In due course, probably within this century, intelligent robots would have evolved to such an extent that they would take their further evolution into their own hands. The scenario beyond this crossover stage has been the subject of much debate. For example, the books by Moravec (1999) and Kurzweil (2005) continue to invite strong reactions. I mentioned motes in Part 87. Perceptive networks using motes will be increasingly used,and not just for spying. Such distributed supersensory systems will not only have swarm intelligence, they will also undergo evolution with the passage of time. Like in the rapid evolution of the human brain, both the gene pool and the meme pool will be instrumental in this evolution of distributed intelligence. This ever-evolving superintelligence and knowledge-sharing will be available to each agent of the network, leading to a snowballing effect.

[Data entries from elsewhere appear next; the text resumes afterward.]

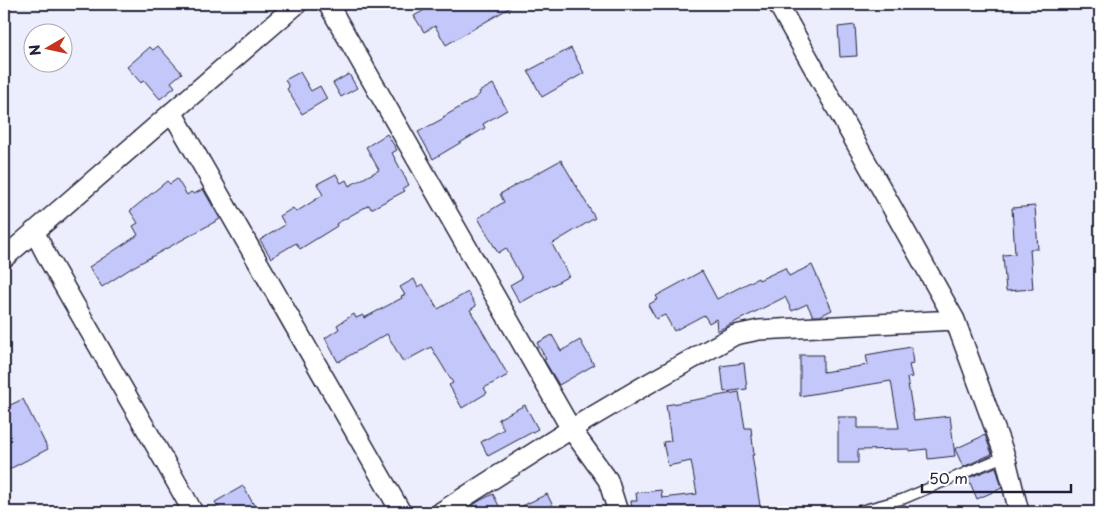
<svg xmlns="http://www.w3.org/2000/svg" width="1104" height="516" viewBox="0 0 1104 516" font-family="'Playpen Sans',sans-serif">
	<rect width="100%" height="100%" fill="#edeefd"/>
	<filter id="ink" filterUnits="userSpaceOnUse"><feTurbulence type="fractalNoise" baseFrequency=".02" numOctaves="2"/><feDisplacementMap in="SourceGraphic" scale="10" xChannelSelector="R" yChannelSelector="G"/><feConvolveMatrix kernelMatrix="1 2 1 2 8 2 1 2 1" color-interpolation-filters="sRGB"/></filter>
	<g filter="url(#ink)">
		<path fill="#c3c7f9" stroke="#22223b" d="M422,4H516L446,45L435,26L424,32L414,16L426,9Z
			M855,25L857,56L840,57L838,27Z
			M158,46L182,73L171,82L175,87L160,99L144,80L141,83L127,67L150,47L153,50Z
			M571,48L584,73L542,97L528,71Z
			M300,72L311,91L320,86L327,99L302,114L287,89L289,87L285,80Z
			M349,74L357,88L341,97L333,83Z
			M493,84L507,110L483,124L485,128L433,159L418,132L444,118L443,117L474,99L480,94L479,92Z
			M387,134L397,150L392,153L409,185L403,188L405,191L371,209L369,205L336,224L337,226L300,249L296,243L271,258L260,240L285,225L280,216L293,208L296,212L323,195L317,184L336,174L341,183L346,180L349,186L379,170L366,147Z
			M561,160L595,218L552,244L569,276L520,303L510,285L522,278L506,248L498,253L478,218L504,202L500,194Z
			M177,179L187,195L191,192L194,194L203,189L220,219L133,267L102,287L89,267L138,235L133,226L138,223L130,211L167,181L170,184Z
			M1035,206L1038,249H1030L1033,289L1006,291L1003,255L1015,254L1012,208Z
			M812,265L832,310L820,316H813L807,304L792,311L785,297L717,331L716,319L709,323L704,315L674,331L665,315L656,319L648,305L658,299L656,296L702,271L717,299L758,278L759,280L785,268L789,276Z
			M414,279L418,287L423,284L438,309L468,292L476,306L470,310L508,375L484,388L487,393L462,408L449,385L453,383L431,347L403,362L387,334L338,362L325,338L339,329L337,325L354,314L356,318L363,315L364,318L402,298L401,296L405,295L400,287Z
			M552,335L561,351L580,340L594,365L559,385L544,360L546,359L537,343Z
			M911,347L913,364L909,365L912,377L907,378L914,420L950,416L955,456L928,459L927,449L909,451V449L858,450V463H838V417H858V428H899L891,381L800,396V355H823V372L868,365L866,355Z
			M744,363L747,389L724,392L721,366Z
			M739,392L745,428H751L754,455H752L761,512H632L631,501H637L636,493L661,490L662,498L697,494L691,461L668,466L663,442L671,441L666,405Z
			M23,399L48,449L4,472V408Z
			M525,405L538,429L488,456L481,442L504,429L498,419Z
			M985,435L992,454L963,467L955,449Z
			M996,467L1002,488L977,499L968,478Z
			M243,486L258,512H221L215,502Z
			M493,494L502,512H462L481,500Z
			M547,494L556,512H510Z"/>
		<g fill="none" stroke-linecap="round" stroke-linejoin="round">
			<g stroke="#22223b" stroke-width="12">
				<path id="lane" d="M855,512L903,499L1005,456"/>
			</g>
			<g stroke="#22223b" stroke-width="22">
				<path id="street" d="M328,4L571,429L608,480L618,512
					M778,4L955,320L1005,456L1019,512
					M172,112L401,512
					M34,231L49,260L165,462L193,512
					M4,258L297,4
					M441,512L571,429L644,386L735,335L759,330L955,320"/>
			</g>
			<use href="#lane" stroke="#fff" stroke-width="9"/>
			<use href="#street" stroke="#fff" stroke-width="19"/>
		</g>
	</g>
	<rect width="1104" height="516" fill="none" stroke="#fff" stroke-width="20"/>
	<rect x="10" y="10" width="1084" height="496" fill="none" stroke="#22223b" stroke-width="2" filter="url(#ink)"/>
	<g transform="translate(48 48) rotate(261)"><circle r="24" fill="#ffffff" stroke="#a7a7b1"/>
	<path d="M0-4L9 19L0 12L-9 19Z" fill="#c8321e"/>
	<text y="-8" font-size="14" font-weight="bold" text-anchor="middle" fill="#22223b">N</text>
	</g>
	<path d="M922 484v8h149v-8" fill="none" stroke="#22223b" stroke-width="2.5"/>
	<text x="929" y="484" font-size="15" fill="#22223b" stroke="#ffffff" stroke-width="4" paint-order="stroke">50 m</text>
</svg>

However, estimates about the speed with which machine intelligence will evolve continue to be uncertain. For example, this is what Moravec wrote in 2003: 'Before mid century, fourth-generation universal robots with humanlike mental power will be able to abstract and generalize. The first ever AI programs reasoned abstractly almost as well as people, albeit in very narrow domains, and many existing expert systems outperform us. But the symbols these programs manipulate are meaningless unless interpreted by humans. For instance, a medical diagnosis program needs a human practitioner to enter a patient's symptoms, and to implement a recommended therapy. Not so a third-generation robot, whose simulator provides a two-way conduit between symbolic descriptions and physical reality. Fourth-generation machines result from melding powerful reasoning programs to third-generation machines. They may reason about everyday actions with the help of their simulators (as did one of the first AI programs, the geometry theorem prover written in 1959 at IBM by Herbert Gelernter. This program avoided enormous wasted effort by testing analytic-geometry "diagram" examples before trying to prove general geometric statements. It managed to prove most of theorems in Euclid’s “Elements,” and even improved on one). Properly educated, the resulting robots are likely to become intellectually formidable, besides being soccer stars'. But there are some who believe that things may not move that fast. There is a reason for this pessimism, as best expressed by Nolfi and Floreano 2000:

'The main reason why mobile robots are difficult to design is that their behaviour is an emergent property of their motor interaction with the environment. The robot and the environment can be described as a dynamical system because the sensory state of the robot at any given time is a function of both the environment and of the robot previous actions. The fact that behaviour is an emergent property of the interaction between the robot and the environment has the nice consequence that simple robots can produce complex behaviour. However it also has the consequence that, as in all dynamical systems, the properties of the emergent behaviour cannot easily be predicted or inferred from a knowledge of the rules governing the interactions. The reverse is also true: it is difficult to predict which rules will produce a given behaviour, since behaviour is the emergent result of the dynamical interaction between the robot and the environment'.



But there are some inveterate enthusiasts as well, who are expecting an incredibly rapid narrowing of the distinction between humans and robots, and even a merging of the two identities. Here is what Kurzweil wrote (in 2012): 'My sense is we're making computers in our own image and we'll be merging -- we already have -- with that technology. We're going to use those tools to make ourselves more intelligent'. The title of his latest book, How to Create a Mind: The Secret of Human Thought Revealed, published in November 2012, says it all. The intelligence of machines and humans will now evolve together, in a symbiotic way.